Há quem seja completamente contrário ao artigo 19 e existe uma ação pendente de decisão no Supremo Tribunal Federal que questiona sua constitucionalidade.

A advogada Patrícia Peck, sócia do Peck Advogados e conselheira do Conselho Nacional de Proteção de Dados, é favorável a uma eventual revisão no artigo 19. Argumenta que o cenário é muito diferente de 2014, com maior concentração de mercado e dependência da sociedade das redes sociais.

"Vejo com bons olhos porque a sociedade deu um salto grande, tivemos tempo para avaliar esses efeitos. Defendo a participação ativa das plataformas para solucionar efeitos colaterais trazidos pela própria tecnologia, que talvez não se enxergasse tempos atrás."

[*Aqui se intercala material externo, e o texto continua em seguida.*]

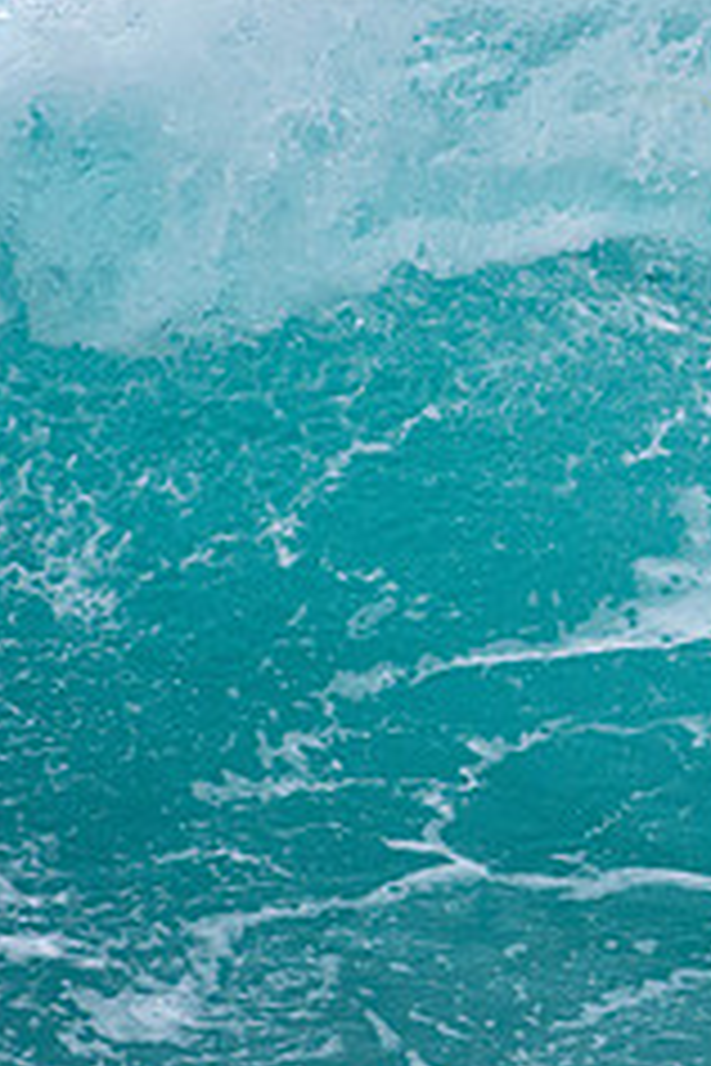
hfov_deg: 0.7
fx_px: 54417
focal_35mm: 1837
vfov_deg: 1.1
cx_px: 1179
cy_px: 344
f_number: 5.6
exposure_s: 1/2500
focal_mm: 500
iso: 1100
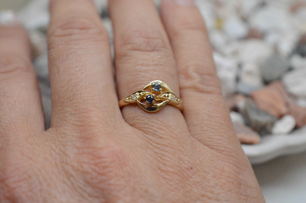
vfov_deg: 22.5
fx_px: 509
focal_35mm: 60
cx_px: 153
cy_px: 102
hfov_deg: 33.5
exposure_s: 1/2500
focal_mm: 40
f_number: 6.3
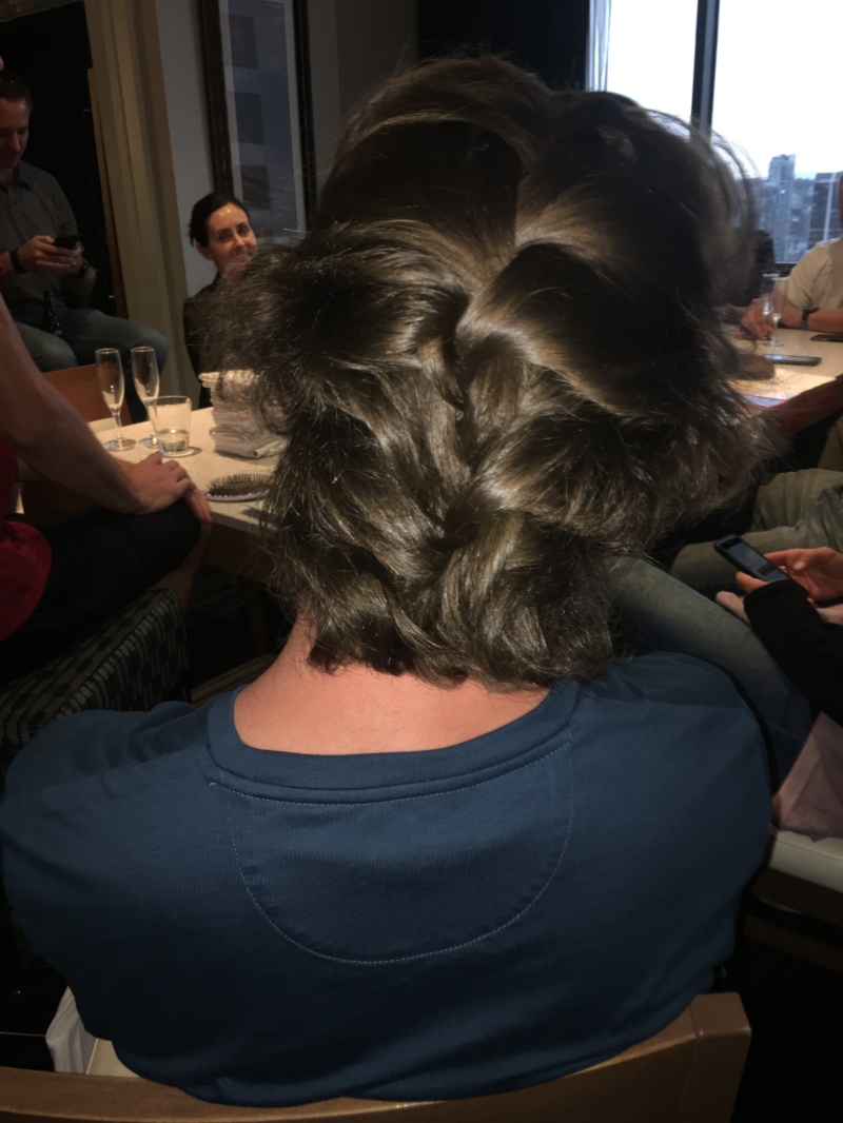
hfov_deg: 48.2
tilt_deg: -20.9
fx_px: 941
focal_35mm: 29
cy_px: 562
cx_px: 422
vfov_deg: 61.6
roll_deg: +2.2
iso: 50
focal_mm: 4.15
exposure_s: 1/16
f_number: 2.2
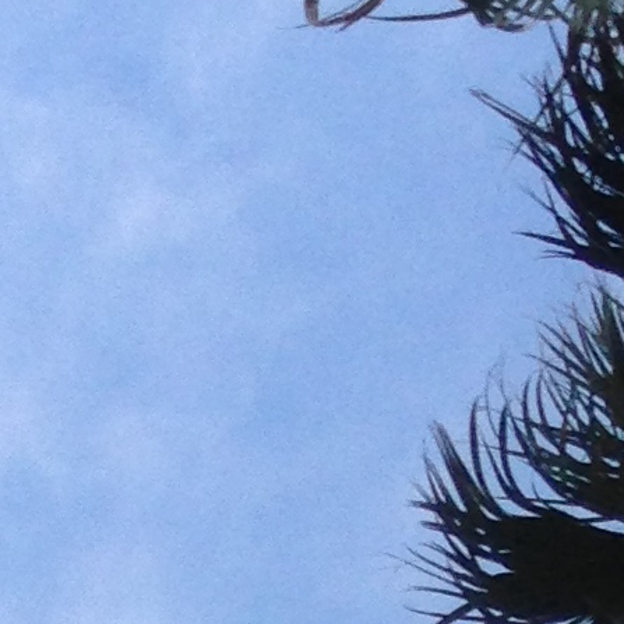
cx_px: -568
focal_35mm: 213
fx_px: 4344
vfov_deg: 7.0
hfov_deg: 7.9
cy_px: 2126
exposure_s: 1/120
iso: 80
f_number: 2.4
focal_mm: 4.12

Ela refuta, no entanto, uma lei dedicada só para coibir golpismo e critica que o texto saia como uma MP.
A possibilidade de MP é uma das principais críticas de organizações como a Coalização Direitos na Rede e da OAB-SP, diante do tempo de debate que se levou para construir o Marco Civil.

"Normas como o artigo 19 do MCI são responsáveis pela manutenção de um equilíbrio frágil que protege, de um lado, a liberdade de expressão dos usuários de internet e, do outro, a inovação no setor de novas tecnologias", diz a nota da seccional paulista da OAB, que considera a remoção sem ordem judicial prévia "altamente preocupante".

Se o texto sair com a previsão de "dever de cuidado", diferentes especialistas ouvidos também defendem a possível atuação de um órgão regulador independente, que seria composto por um corpo técnico e multissetorial.

Entenda o que está em debate:

O que é a MP das redes sociais?

Sob o impacto dos atos golpistas do 8 de janeiro, o Ministério da Justiça de Lula elaborou uma proposta de medida provisória que cria obrigações às plataformas de redes sociais para remoção de conteúdo ilegal sobre golpismo e terrorismo. Ainda sob análise do governo e sem texto divulgado, ela prevê que o descumprimento generalizado das obrigações geraria multa, conforme mostrou a Folha de S.Paulo.

O que é o Marco Civil da Internet?

O Marco Civil da Internet criou direitos e deveres para o uso da internet no Brasil. O artigo 19 dessa lei isenta as plataformas digitais de responsabilidade civil por danos gerados pelo conteúdo postado por terceiros. Isso significa que elas só estão sujeitas a pagar uma indenização, por exemplo, depois de não atenderem uma ordem judicial de remoção. A constitucionalidade do artigo 19 é questionada em ação pendente de decisão no STF (Supremo Tribunal Federal).

Qual a discussão sobre o artigo 19 dessa lei?

A regra foi aprovada assim com a preocupação de assegurar a liberdade de expressão. Uma das justificativas é que as plataformas não seriam estimuladas a remover conteúdos legítimos com o receio de serem responsabilizadas. Por outro lado, críticos dizem que a regra teria gerado judicialização excessiva, além de não incentivar as empresas e combater conteúdo nocivo.

A proposta do governo impacta o Marco Civil?

O entendimento é que, mesmo que o projeto do governo não altere o Marco Civil diretamente, a criação de obrigações às plataformas relacionadas à remoção de conteúdo ilegal impactaria o modelo atualmente vigente. Isso porque elas estariam sob pena de multas ou outras sanções mesmo sem terem desobedecido determinação de um juiz.

O Marco Civil resolve desinformação?

Apesar de haver discordância sobre o artigo 19 e sobre leis envolvendo remoção de conteúdo, de modo geral, especialistas entendem que o Marco Civil sozinho não lida com problemas como desinformação e extremismo nas redes. Há muita divergência sobre o que fazer. Parte das propostas envolve uma regulação ampla das redes. Há também quem defenda a criação de um órgão regulador para monitorar o cumprimento de novas regras.